__THE PROBLEM__. Reformat all of the following data as a numbered list with one item per non-blank line, excluding the pictures.

__INPUT DATA__.
= Beginning of Section =
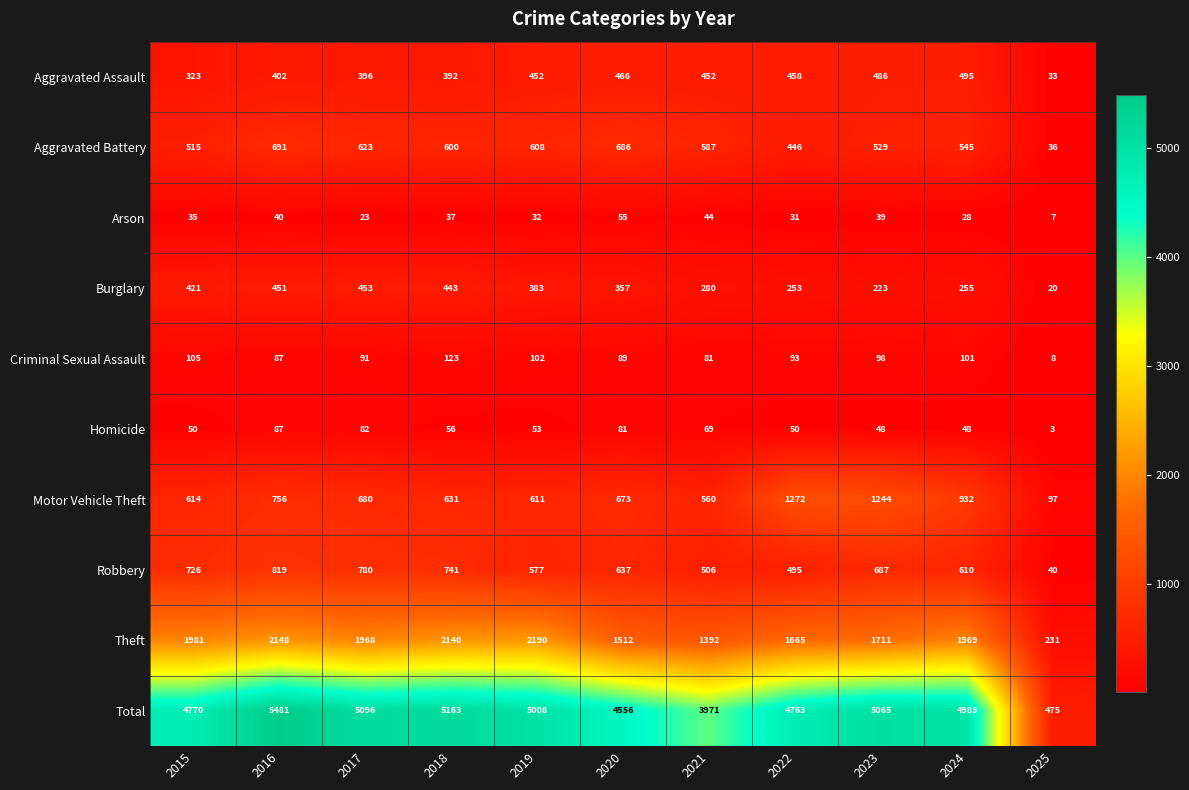

What is the average value of the Theft series?

1719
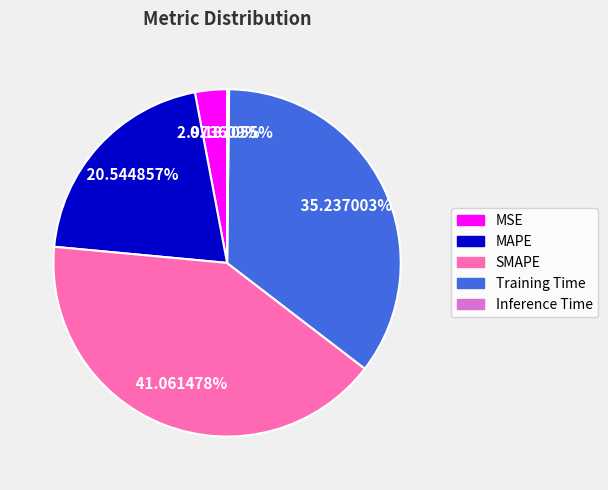

Combined, what portion of the pie is SMAPE and MAPE?

61.6%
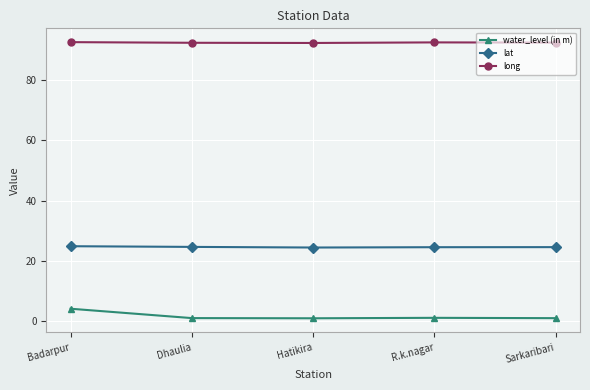

True or false: water_level (in m) has more than 2 interior local peaks.

False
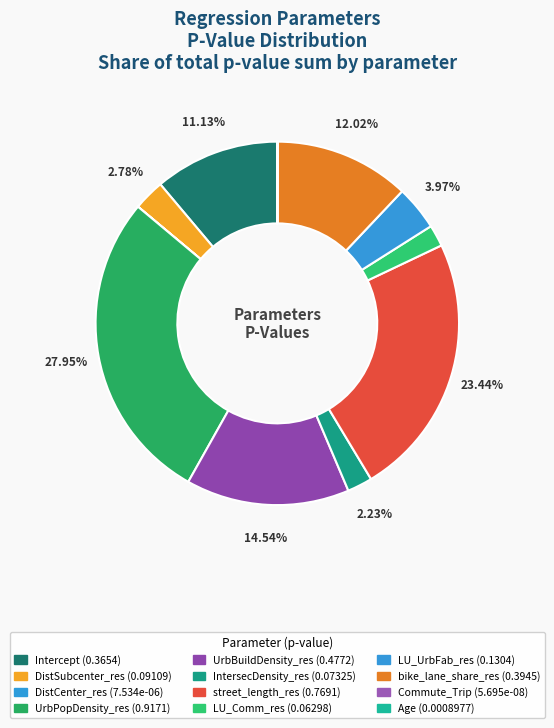

Which slice is the largest?

UrbPopDensity_res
= End of Section =
__SOLUTION__.
1. What is the average value of the Theft series?
2. 1719
3. Combined, what portion of the pie is SMAPE and MAPE?
4. 61.6%
5. True or false: water_level (in m) has more than 2 interior local peaks.
6. False
7. Which slice is the largest?
8. UrbPopDensity_res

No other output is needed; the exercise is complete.